6. Peraturan Daerah (Perda).
Anang mengungkapkan adanya dugaan pelanggaran disiplin ASN yang terlibat dalam Verifikasi Data Kemiskinan Tahun 2025 di Magelang.
Setidaknya terdapat 8.348 ASN seluruh SKPD di Kabupaten Magelang yang ditugasi menjadi verifikator data kemiskinan.
Anang mengungkapkan ASN paling banyak justru dari Dinas Pendidikan dan Dinas Kebudayaan hingga 5.142 orang.
“Sementara kita tahu tugas, pokok, dan fungsi, dari seorang guru adalah mengajar,” ujarnya.

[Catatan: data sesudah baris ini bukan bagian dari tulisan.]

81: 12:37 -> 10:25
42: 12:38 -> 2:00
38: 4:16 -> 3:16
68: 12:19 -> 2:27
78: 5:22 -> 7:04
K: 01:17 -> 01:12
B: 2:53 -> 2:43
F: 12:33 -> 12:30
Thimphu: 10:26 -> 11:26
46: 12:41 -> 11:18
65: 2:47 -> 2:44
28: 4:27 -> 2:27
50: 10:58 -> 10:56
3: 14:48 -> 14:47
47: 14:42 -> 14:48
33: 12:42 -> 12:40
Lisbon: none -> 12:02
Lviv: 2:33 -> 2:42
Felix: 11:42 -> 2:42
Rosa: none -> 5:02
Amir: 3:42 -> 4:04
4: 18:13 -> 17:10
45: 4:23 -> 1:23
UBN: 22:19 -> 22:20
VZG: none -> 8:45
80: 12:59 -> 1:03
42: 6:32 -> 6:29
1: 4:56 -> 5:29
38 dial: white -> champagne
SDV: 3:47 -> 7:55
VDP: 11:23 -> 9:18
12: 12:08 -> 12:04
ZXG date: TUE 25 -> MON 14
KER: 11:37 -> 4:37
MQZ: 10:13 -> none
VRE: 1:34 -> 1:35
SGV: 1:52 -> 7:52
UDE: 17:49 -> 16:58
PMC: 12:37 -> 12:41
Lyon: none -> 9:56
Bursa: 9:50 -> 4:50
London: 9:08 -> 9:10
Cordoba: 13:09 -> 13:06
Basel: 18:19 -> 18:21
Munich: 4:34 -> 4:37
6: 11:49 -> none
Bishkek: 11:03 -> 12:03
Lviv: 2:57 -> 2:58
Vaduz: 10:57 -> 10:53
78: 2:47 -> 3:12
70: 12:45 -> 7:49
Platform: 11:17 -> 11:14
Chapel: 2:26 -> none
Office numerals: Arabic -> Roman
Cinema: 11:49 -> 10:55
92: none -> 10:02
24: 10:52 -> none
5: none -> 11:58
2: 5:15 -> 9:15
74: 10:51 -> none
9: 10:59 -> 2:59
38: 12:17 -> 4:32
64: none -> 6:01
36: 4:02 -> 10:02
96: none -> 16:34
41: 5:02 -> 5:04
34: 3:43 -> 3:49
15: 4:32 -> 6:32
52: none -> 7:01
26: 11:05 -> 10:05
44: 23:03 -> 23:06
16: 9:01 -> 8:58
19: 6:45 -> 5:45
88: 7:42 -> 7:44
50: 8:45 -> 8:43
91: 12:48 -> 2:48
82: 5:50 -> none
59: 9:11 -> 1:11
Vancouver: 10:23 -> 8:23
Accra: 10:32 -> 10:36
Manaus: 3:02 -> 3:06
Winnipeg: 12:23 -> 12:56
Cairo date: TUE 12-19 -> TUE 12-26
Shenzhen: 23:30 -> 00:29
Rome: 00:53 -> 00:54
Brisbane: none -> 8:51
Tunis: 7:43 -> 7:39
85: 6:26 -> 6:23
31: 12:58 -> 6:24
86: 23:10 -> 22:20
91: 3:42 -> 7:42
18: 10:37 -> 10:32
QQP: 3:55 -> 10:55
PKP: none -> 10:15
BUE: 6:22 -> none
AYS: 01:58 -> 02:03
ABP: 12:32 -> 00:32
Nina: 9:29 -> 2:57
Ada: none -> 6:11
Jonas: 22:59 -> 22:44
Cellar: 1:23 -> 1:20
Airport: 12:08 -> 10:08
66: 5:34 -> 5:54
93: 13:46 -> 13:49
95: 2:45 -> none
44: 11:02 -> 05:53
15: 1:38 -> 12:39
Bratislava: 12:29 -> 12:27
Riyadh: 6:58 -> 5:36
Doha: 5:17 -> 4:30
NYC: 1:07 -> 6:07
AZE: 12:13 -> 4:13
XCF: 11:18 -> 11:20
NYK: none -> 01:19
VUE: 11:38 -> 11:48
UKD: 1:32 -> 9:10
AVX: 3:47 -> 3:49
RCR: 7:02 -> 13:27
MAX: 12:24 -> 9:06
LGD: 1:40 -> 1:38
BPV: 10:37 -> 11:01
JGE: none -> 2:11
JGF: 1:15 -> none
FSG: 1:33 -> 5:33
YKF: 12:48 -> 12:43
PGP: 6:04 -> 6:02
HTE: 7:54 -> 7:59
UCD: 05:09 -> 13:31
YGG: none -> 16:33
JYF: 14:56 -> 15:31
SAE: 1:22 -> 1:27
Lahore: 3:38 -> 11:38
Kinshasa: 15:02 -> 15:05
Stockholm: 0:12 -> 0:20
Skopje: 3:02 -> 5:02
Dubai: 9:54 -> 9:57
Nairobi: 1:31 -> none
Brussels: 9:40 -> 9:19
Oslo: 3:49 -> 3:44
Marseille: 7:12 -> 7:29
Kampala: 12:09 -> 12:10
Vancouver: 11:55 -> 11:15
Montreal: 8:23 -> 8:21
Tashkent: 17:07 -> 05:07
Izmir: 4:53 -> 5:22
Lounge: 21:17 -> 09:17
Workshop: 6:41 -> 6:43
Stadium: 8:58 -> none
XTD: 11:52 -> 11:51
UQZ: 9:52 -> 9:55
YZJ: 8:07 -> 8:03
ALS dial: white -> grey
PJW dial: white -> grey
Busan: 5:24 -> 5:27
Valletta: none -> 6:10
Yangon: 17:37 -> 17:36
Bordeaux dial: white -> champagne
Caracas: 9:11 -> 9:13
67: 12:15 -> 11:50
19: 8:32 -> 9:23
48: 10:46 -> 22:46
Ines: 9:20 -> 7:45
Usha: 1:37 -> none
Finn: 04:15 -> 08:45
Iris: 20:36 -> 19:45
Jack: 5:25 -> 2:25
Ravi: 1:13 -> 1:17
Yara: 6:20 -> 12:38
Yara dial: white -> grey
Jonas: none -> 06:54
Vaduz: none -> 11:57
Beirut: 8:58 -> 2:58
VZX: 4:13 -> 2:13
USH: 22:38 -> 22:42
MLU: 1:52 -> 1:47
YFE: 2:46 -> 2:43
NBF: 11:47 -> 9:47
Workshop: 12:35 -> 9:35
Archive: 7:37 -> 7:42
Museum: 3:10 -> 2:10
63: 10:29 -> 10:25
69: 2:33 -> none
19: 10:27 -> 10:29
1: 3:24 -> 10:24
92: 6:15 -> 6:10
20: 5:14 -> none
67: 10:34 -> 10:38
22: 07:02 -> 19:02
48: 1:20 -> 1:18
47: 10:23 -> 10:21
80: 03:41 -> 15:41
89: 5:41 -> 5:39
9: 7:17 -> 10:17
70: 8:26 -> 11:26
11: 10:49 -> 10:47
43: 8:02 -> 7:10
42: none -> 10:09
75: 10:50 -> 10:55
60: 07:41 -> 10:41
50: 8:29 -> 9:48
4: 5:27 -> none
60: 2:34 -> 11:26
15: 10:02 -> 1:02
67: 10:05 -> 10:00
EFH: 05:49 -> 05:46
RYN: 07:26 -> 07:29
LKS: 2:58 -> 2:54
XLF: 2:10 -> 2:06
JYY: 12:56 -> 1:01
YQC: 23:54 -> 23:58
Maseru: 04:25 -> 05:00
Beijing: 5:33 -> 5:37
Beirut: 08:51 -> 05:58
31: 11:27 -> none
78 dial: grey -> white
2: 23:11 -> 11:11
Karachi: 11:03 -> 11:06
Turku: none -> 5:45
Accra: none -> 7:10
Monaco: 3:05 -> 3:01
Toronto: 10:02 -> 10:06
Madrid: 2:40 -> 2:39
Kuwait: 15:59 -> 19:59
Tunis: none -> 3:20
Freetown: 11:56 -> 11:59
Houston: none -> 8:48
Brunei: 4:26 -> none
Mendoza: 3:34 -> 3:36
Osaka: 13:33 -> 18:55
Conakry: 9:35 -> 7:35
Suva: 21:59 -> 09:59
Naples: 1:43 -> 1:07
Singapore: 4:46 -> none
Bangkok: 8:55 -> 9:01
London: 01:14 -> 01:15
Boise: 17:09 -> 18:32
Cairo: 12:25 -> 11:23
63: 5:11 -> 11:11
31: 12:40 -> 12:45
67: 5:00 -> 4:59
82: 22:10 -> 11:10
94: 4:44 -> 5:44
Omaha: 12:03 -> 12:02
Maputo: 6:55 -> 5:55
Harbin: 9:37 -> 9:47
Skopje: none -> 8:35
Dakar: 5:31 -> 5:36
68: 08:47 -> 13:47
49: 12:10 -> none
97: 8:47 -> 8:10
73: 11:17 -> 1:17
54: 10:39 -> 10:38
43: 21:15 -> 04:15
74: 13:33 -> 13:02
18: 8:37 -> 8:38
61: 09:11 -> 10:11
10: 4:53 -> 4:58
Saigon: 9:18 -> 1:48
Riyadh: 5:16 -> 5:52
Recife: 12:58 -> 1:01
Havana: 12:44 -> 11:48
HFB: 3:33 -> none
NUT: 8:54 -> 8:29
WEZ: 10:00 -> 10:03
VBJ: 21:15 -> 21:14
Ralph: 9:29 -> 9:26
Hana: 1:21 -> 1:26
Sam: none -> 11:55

Dasar dari penugasan verifikasi data kemiskinan tersebut adalah Peraturan Bupati Nomor 35 Tahun 2022 tentang Satu Data Indonesia Kabupaten Magelang.
Merujuk keterangan tersebut, kata Anang, bahwa sebuah peraturan perundang-undangan tidak boleh bertentangan dengan perundan-undangan di atasnya, yaitu Peraturan Bupati tidak boleh bertentangan dengan Peraturan Pemerintah.
Berdasarkan analisa tersebut, pihaknya menyampaikan kepada Bupati Magelang beserta jajaran dan Ketua DPRD Kabupaten Magelang beserta seluruh wakil rakyat, untuk hati-hati dan waspada.
Imbauan untuk berhati-hati dan waspada tersebut berkaitan adanya kegiatan Verifikasi Data Kemiskinan Tahun 2025 yang melibatkan ribuan ASN di Kabupaten Magelang.
Menurut Anang, hal ini berpotensi terhadap ASN melakukan pelanggaran disiplin terbesar di Indonesia.
“Dalam kehidupan berbangsa dan bernegara, terutama di bidang pemerintahan, selalu diatur oleh tata aturan yang disebut perundang-undangan,” tandasnya.